-
Notifications
You must be signed in to change notification settings - Fork 16.4k
Description
Apache Airflow version
2.5.0
What happened
When the dag was set with dagrun_timeout parameter and the dag run failed due to time out reason, the metrics dagrun.duration.failed.<dag_id> was not triggered.
What you think should happen instead
According to the doc, the metrics dagrun.duration.failed.<dag_id> should capture Milliseconds taken for a DagRun to reach failed state. Then it should capture all kinds of dag failure including the failure caused by dag level time out.
How to reproduce
set dagrun_timeout parameter (e.g. dagrun_timeout=timedelta(seconds=5)), then set up a BashOperator task run longer than dagrun_timeout. (e.g., bash_command='sleep 120',).

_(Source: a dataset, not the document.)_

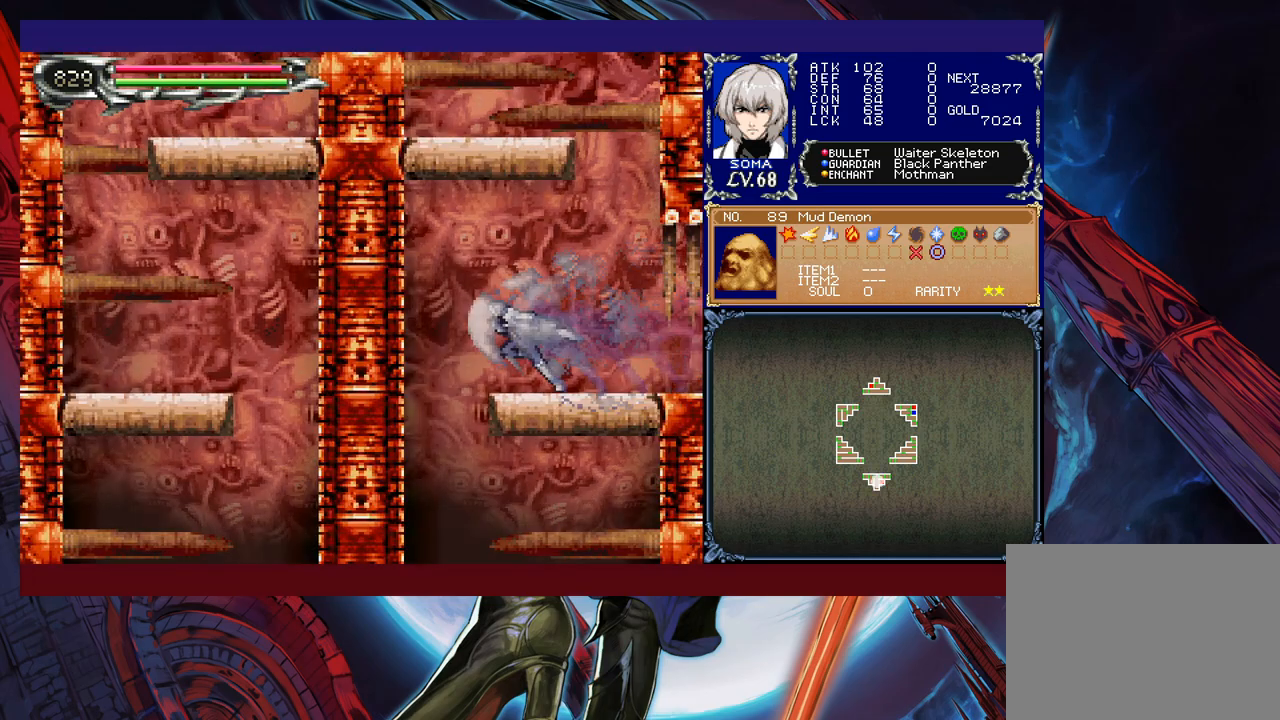
{"buttons": ["R1"], "left_stick": "right", "events": [[233, "left_stick", "right"]]}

Then check the metrics, dagrun.duration.failed.<dag_id> can not capture this failed dag run due to timeout reason.
Operating System
Ubuntu 22.04.1 LTS
Versions of Apache Airflow Providers
apache-airflow-providers-amazon==7.1.0
apache-airflow-providers-common-sql==1.3.3
apache-airflow-providers-ftp==3.3.0
apache-airflow-providers-http==4.1.1
apache-airflow-providers-imap==3.1.1
apache-airflow-providers-postgres==5.4.0
apache-airflow-providers-sqlite==3.3.1
Deployment
Virtualenv installation
Deployment details
No response
Anything else
According to the doc, the metrics dagrun.duration.failed.<dag_id> should capture Milliseconds taken for a DagRun to reach failed state. However, if the dag run was failed due to the dag run level timeout, the metric can not capture the failed dag run.
I deep dive to the airflow code and figured out the reason.
The timer dagrun.duration.failed.{self.dag_id} was triggered in the method _emit_duration_stats_for_finished_state. code
def _emit_duration_stats_for_finished_state(self):
if self.state == State.RUNNING:
return
if self.start_date is None:
self.log.warning("Failed to record duration of %s: start_date is not set.", self)
return
if self.end_date is None:
self.log.warning("Failed to record duration of %s: end_date is not set.", self)
return
duration = self.end_date - self.start_date
if self.state == State.SUCCESS:
Stats.timing(f"dagrun.duration.success.{self.dag_id}", duration)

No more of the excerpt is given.